─── Page excerpt ───

# Whips revisited



## Marsha Cassada (Feb 27, 2010)

The topic on the main forum about whips was interesting. Instead of continuing that thread, I want to ask some specific questions.

I have a very nice Dynaflex from Estate Horse Supply. It says it is 48". When I measured it today, after reading about lash length on the other topic, my whole whip length, including the lash, is 48". The rigid length is 42". So, the lash is pretty short.

I was looking for a whip with a longer lash. How does one officially measure a whip? Does the lash come sperately with some? Are poppers extra?

Big Dee carries a Westfield whip. Is this useable for miniatures?

http://www.bigdweb.com/detail.aspx?id=16571

I am confused about all the different kinds of whips. Where I drive, I have no exposure to a variety of driving styles or equipment.

The longer lash seems a useful thing to have. What are some specifics to ask for when shopping for a whip?


----------



## MiLo Minis (Mar 1, 2010)

You need to measure both the shaft length you want and the lash length. The poppers are standard 6". I really like to be there and try out a whip when I am shopping for one. I like to hold it as if I were driving and see if it is balanced correctly and light enough for my hand. I won't bother ordering over the internet unless I have held one of their whips and liked it - I have been disappointed too many times.


----------



## Marsha Cassada (Mar 1, 2010)

Thanks for replying, Lori.

I think my whip has a popper and no lash. I plan to do some phoning today to whip companies. One question I will ask is whether a popper can get worn out and be replaced. Mine looks as though I could put a new one on the shaft; I will ask about that.

I have absolutely NO WAY to hold different whips where I live. I am in rodeo country and people who drive are like hen's teeth here. Most of the driving I see are mule teams pulling chuck wagons. The equine supply stores have NO miniature whips.

─── Record set ───

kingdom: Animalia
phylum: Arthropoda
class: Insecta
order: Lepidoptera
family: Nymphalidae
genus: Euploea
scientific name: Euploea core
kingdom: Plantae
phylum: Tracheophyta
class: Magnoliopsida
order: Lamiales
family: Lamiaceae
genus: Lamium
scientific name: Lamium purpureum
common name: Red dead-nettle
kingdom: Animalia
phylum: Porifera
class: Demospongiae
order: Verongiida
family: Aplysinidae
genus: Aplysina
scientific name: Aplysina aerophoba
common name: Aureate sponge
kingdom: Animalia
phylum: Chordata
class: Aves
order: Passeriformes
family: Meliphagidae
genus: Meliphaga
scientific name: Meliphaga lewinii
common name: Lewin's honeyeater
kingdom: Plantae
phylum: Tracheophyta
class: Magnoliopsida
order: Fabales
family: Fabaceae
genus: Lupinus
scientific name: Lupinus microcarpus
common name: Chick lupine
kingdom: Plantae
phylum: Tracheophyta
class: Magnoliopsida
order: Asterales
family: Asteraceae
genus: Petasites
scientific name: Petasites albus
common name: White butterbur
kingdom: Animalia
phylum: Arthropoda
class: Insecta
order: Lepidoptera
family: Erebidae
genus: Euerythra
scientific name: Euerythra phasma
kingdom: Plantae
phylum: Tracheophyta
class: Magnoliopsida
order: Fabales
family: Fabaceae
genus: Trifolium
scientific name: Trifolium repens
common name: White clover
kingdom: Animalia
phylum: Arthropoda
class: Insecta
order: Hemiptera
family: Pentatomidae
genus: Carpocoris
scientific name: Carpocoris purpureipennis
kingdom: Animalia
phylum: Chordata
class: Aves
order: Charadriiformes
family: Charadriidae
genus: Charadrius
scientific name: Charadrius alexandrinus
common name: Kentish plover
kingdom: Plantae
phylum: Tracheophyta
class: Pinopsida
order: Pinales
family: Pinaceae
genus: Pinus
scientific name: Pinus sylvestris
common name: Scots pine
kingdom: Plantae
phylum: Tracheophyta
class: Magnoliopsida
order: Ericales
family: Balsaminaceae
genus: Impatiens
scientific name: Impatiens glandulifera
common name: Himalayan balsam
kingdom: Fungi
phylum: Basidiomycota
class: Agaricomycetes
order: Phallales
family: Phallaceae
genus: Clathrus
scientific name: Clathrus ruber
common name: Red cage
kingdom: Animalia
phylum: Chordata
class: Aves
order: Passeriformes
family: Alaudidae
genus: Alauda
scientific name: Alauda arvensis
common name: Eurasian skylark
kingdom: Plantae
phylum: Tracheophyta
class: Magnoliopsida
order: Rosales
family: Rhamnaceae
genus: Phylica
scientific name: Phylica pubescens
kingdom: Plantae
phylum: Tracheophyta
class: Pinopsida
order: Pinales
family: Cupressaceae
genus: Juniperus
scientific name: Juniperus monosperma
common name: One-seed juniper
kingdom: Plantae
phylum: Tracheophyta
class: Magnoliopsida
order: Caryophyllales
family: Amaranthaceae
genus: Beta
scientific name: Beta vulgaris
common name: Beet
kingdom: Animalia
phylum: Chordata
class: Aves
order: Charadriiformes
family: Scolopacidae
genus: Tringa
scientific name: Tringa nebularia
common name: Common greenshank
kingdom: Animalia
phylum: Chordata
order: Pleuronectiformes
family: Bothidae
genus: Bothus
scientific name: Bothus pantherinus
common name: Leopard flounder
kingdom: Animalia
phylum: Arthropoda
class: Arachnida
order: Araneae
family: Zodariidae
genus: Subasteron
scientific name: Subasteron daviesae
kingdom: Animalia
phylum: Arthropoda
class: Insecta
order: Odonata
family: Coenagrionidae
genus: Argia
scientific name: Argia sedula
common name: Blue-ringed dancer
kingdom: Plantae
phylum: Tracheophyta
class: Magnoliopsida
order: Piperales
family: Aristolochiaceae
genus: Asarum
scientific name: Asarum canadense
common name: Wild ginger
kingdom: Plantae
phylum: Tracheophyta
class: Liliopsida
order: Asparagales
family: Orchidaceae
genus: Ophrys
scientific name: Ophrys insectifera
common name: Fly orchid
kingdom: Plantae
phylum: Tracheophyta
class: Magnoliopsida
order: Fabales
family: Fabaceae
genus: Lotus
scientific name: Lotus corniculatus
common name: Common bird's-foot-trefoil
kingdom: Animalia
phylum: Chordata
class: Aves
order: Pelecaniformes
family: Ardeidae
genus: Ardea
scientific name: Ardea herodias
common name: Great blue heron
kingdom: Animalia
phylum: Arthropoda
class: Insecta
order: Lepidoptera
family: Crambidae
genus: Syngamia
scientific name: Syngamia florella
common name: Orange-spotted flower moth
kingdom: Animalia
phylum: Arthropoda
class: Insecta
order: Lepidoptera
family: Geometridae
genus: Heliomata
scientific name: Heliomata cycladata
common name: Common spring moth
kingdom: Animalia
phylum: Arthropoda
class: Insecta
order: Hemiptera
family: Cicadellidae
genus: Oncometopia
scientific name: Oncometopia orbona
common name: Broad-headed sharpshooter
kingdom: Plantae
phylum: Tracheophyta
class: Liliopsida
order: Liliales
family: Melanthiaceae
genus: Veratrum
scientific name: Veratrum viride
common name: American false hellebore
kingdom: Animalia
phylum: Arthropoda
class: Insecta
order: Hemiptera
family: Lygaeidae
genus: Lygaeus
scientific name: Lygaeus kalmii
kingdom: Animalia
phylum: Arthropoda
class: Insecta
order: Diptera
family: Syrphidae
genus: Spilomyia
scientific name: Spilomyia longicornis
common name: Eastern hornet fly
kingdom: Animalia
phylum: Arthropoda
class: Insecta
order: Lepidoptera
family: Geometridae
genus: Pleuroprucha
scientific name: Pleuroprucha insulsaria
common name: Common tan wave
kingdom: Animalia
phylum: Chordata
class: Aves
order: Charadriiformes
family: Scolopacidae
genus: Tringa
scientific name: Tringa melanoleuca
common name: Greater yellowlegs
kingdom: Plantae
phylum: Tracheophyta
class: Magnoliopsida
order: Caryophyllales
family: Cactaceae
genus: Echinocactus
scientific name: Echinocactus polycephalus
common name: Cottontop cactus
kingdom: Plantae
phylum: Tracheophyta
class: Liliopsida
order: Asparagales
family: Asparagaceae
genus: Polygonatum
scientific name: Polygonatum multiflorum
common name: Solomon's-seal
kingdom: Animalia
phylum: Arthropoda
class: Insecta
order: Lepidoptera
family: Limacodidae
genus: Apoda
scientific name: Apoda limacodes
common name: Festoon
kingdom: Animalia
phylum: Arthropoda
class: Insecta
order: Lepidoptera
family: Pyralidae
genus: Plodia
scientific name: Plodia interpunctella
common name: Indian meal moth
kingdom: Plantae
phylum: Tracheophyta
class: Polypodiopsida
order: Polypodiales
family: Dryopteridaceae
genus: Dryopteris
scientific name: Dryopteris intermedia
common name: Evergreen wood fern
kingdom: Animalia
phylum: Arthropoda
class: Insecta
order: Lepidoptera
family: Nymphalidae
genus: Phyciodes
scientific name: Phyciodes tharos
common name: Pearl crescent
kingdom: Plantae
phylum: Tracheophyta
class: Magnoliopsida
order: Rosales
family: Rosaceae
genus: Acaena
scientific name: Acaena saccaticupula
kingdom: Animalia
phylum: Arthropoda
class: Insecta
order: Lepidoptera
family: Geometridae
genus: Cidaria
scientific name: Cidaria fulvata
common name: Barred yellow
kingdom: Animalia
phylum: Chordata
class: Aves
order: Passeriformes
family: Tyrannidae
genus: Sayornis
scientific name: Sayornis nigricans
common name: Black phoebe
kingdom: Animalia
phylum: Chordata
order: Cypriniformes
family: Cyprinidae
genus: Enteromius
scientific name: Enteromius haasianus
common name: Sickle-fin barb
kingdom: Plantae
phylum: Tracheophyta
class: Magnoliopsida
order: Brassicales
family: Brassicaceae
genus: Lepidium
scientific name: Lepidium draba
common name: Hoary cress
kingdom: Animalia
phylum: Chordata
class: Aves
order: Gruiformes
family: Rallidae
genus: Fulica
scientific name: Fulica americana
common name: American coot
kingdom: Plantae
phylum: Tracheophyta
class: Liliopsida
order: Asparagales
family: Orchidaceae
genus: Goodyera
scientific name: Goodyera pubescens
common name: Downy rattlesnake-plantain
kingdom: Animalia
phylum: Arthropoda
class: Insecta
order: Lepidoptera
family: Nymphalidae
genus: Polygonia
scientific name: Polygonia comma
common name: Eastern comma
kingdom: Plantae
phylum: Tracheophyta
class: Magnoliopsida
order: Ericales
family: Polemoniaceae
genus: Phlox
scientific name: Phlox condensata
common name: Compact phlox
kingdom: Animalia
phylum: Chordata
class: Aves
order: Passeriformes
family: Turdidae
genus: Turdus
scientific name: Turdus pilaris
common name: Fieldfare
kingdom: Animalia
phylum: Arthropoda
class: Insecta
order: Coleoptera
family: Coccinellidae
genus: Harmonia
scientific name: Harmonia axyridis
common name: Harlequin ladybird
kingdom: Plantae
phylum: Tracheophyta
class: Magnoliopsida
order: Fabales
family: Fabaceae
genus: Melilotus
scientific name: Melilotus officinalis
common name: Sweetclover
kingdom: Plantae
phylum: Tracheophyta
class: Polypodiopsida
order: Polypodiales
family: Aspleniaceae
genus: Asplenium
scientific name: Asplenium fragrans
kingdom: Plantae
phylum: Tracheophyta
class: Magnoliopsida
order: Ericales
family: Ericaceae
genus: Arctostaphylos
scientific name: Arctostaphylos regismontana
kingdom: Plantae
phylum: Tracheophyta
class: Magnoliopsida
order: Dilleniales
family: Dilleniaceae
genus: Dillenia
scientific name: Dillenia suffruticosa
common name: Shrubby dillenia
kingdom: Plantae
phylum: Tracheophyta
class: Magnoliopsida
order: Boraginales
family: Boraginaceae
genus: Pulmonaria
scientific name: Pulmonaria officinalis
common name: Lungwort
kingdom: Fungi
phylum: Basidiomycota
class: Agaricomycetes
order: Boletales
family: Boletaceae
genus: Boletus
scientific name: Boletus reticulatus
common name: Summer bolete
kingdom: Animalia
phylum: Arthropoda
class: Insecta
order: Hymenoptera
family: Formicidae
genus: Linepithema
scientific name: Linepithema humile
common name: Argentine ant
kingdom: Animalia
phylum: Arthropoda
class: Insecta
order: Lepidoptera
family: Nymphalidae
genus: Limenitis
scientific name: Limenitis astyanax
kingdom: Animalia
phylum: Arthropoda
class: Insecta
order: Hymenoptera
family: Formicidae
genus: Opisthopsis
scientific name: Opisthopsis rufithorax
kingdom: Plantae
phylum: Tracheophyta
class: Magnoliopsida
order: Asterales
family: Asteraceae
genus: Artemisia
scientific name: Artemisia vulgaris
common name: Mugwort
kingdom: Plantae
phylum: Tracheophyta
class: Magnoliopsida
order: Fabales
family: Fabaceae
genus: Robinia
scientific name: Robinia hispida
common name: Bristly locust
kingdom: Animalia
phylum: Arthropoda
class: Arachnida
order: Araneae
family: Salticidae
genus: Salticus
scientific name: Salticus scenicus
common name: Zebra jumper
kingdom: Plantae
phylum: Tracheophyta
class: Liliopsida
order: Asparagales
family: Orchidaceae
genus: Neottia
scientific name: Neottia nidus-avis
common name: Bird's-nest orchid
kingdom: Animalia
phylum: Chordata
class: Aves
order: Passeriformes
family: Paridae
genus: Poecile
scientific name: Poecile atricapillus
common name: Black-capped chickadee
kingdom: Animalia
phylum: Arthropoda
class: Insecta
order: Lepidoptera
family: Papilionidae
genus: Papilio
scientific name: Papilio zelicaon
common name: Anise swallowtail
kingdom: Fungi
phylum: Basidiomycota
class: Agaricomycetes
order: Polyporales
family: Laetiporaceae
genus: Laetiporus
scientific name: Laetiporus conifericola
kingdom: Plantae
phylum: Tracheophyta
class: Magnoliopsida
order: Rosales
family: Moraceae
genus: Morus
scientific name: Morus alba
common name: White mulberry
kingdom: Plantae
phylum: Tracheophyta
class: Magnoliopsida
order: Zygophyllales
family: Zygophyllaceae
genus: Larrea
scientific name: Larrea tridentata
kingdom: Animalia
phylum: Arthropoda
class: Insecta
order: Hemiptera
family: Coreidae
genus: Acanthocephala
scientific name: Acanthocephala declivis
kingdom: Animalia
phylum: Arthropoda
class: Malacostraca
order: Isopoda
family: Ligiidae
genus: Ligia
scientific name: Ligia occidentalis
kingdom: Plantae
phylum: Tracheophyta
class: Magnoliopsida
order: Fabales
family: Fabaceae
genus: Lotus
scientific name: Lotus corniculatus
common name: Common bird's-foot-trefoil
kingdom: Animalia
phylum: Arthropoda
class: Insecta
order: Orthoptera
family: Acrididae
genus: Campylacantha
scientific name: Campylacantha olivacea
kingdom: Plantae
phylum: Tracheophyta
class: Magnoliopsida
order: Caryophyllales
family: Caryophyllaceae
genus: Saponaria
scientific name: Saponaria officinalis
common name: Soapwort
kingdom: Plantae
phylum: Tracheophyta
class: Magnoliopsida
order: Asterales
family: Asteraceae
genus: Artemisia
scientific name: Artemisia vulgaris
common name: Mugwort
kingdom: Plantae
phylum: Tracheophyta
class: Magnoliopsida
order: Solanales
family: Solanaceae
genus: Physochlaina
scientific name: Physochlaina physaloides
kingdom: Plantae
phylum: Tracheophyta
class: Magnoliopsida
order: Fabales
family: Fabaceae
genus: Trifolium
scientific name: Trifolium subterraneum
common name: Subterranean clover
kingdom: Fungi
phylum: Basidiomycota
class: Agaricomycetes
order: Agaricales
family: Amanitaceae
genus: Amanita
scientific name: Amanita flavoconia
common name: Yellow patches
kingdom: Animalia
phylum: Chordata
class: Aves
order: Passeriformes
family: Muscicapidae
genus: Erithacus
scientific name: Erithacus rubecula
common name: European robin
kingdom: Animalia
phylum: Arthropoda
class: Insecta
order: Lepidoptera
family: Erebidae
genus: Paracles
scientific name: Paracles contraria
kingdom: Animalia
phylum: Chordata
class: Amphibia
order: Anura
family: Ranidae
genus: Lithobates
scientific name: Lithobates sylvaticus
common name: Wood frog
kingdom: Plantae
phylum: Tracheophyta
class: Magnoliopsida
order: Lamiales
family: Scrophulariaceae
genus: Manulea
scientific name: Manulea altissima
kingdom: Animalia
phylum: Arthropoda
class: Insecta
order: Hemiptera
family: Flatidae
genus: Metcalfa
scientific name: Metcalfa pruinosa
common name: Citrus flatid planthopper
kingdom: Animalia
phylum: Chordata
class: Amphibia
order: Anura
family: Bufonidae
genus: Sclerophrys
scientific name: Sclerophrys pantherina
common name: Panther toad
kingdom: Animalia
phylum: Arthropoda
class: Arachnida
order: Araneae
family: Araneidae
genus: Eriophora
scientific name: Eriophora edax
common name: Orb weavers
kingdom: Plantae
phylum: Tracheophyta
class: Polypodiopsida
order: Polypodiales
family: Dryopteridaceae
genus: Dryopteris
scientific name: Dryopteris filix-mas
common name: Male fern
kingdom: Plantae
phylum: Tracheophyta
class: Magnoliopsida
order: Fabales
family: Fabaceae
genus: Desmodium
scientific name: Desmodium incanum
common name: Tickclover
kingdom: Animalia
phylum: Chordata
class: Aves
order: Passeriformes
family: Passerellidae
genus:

───

Tasks for this exercise
a. In the whip forum thread, why does MiLo Minis refuse to order a whip online without first holding one of that seller's whips?
b. Copy everything in the whip forum thread from "I think my whip" down to "ask about that.", swapping "popper" for "cracker" wherever it appears.

Correct answers
a. MiLo Minis has been disappointed too many times by whips bought online. So they only order from a seller after they have held one of its whips and liked it.

b.
I think my whip has a cracker and no lash. I plan to do some phoning today to whip companies. One question I will ask is whether a cracker can get worn out and be replaced. Mine looks as though I could put a new one on the shaft; I will ask about that.